◆ **Exercise**
Among the entries below, how many lines include "Discussions"? Answer with the number only.

%%

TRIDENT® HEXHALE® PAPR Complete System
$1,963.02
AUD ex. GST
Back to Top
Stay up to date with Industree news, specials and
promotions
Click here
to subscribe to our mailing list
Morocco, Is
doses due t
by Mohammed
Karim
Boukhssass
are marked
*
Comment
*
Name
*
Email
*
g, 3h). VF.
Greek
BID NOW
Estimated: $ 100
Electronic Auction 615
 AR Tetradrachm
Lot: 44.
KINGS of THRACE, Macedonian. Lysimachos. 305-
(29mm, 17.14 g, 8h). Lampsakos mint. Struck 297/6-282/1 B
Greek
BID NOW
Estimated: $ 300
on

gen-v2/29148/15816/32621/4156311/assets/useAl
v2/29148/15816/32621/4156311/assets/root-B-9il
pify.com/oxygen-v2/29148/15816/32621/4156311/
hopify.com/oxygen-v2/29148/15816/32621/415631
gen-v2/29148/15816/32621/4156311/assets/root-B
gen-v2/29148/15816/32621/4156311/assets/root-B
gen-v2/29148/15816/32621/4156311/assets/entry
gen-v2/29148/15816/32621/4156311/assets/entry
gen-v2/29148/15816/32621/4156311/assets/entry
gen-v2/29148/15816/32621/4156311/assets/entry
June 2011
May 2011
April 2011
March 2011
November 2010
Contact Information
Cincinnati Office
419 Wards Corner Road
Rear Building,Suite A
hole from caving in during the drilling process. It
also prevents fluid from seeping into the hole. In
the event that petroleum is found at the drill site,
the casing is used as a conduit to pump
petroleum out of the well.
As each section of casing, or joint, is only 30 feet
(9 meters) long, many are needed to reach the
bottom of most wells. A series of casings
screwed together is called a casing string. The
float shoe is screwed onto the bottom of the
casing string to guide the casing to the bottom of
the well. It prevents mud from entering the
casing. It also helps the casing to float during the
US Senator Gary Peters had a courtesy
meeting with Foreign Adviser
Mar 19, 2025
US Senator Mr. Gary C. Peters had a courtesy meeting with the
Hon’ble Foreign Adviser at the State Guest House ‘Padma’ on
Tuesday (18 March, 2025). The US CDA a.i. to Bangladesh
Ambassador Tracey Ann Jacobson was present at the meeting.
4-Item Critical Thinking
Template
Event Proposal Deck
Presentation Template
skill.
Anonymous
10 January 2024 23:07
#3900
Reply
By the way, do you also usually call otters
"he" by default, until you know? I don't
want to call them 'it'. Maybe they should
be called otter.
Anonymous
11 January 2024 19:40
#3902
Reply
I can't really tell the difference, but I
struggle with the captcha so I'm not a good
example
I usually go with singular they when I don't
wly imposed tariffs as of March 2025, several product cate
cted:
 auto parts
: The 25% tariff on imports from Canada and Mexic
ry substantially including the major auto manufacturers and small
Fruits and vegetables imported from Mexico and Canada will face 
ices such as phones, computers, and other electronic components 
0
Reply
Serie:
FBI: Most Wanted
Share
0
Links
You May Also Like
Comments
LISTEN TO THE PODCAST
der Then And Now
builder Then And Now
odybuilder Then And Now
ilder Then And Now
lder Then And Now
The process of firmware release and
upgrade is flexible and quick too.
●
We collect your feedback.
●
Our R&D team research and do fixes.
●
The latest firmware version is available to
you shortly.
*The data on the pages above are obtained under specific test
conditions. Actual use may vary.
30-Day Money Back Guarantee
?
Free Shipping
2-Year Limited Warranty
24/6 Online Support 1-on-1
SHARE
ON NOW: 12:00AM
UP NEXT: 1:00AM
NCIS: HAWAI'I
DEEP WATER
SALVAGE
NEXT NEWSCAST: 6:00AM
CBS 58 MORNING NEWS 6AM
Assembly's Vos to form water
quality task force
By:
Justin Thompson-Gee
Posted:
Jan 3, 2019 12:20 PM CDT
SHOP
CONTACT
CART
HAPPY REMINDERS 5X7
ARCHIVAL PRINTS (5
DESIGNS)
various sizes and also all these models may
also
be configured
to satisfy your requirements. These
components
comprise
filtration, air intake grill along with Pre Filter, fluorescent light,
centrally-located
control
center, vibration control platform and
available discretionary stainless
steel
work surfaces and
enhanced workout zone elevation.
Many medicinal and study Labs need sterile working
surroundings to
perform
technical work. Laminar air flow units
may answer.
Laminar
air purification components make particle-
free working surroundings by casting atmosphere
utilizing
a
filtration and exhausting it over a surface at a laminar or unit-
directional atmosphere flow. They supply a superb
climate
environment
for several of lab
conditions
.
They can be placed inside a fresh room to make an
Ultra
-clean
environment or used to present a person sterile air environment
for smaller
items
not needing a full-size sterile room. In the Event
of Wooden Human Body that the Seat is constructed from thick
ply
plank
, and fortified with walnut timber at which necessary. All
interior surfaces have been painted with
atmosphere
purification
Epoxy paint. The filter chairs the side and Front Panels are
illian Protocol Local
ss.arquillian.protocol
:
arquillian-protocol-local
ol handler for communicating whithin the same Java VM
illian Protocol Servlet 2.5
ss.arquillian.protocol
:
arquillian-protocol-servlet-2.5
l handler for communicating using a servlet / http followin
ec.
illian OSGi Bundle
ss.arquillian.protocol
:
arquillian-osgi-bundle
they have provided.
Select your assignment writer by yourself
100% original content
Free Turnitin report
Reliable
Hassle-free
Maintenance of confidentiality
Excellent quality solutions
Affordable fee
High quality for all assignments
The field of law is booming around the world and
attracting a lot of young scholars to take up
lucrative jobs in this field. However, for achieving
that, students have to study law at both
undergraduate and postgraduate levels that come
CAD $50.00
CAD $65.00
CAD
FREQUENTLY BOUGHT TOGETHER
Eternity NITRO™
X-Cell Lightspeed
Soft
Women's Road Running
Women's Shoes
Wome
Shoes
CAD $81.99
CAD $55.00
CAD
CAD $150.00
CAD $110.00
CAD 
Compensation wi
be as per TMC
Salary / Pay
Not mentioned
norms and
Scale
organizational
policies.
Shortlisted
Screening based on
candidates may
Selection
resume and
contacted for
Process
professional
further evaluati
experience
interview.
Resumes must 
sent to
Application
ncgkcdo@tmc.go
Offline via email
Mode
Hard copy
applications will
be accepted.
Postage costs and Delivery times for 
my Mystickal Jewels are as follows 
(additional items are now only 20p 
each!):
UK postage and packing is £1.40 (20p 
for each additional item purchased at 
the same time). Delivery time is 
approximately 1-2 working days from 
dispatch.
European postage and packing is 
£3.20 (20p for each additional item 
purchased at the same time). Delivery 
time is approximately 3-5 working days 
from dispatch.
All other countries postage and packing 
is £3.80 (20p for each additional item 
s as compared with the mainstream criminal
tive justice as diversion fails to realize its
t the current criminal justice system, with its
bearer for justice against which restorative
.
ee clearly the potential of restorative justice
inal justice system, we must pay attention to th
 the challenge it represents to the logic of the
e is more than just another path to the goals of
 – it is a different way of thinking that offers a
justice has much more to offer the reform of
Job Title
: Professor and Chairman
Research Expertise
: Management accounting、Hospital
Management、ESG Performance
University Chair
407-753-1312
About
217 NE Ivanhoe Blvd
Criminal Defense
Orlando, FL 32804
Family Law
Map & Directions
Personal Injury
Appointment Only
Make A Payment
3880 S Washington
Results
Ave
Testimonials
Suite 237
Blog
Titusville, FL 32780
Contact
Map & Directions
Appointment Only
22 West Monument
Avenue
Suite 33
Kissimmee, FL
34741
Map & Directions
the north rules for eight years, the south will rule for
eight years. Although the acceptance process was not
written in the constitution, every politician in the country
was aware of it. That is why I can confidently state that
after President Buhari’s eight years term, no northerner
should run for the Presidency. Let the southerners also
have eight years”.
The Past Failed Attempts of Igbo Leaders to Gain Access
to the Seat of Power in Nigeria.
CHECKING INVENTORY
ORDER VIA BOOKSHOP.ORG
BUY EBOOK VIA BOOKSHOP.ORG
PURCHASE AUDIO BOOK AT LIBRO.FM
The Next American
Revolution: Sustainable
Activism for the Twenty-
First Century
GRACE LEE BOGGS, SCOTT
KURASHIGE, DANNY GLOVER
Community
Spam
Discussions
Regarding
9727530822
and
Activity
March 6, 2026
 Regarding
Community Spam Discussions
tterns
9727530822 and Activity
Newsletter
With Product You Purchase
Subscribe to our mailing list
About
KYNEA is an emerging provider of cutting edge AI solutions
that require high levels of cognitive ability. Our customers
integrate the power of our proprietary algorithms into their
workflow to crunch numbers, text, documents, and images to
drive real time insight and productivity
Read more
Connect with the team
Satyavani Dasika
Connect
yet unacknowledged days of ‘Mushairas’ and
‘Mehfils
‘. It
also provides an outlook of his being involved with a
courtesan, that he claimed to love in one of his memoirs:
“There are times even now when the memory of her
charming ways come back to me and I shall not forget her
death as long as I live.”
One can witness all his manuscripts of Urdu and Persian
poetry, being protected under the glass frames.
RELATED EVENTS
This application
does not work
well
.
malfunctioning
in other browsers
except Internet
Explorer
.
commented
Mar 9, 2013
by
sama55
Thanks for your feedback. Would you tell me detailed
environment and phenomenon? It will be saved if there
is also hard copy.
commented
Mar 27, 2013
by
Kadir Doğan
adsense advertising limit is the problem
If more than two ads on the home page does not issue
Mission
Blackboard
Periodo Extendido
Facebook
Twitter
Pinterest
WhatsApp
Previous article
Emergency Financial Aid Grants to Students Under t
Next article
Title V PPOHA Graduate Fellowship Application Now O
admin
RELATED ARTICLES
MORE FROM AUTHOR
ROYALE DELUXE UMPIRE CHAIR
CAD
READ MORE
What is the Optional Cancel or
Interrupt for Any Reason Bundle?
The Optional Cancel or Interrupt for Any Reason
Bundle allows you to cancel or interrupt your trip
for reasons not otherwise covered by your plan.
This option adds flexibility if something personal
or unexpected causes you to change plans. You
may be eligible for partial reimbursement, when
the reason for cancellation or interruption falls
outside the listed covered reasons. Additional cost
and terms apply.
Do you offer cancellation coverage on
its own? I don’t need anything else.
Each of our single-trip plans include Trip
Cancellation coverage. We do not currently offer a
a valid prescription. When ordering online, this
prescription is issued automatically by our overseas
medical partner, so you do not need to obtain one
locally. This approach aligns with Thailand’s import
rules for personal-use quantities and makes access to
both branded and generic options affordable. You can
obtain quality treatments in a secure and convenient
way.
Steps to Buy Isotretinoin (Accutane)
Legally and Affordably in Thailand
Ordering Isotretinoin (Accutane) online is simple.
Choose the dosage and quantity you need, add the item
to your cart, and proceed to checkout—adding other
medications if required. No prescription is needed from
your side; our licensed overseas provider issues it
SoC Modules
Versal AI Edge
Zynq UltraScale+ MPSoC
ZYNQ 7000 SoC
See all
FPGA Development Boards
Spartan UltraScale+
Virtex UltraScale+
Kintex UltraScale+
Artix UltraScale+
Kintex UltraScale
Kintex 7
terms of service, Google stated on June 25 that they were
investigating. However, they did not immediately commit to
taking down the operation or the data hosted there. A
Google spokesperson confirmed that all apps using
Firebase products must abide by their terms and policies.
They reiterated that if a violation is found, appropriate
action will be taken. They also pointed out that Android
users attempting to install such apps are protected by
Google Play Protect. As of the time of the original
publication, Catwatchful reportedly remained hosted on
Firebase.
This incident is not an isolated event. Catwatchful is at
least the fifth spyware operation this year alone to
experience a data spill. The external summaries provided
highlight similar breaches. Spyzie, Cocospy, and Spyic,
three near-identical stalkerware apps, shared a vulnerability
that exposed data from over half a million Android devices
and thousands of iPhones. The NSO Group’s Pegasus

%%

◆ **Expected answer**
2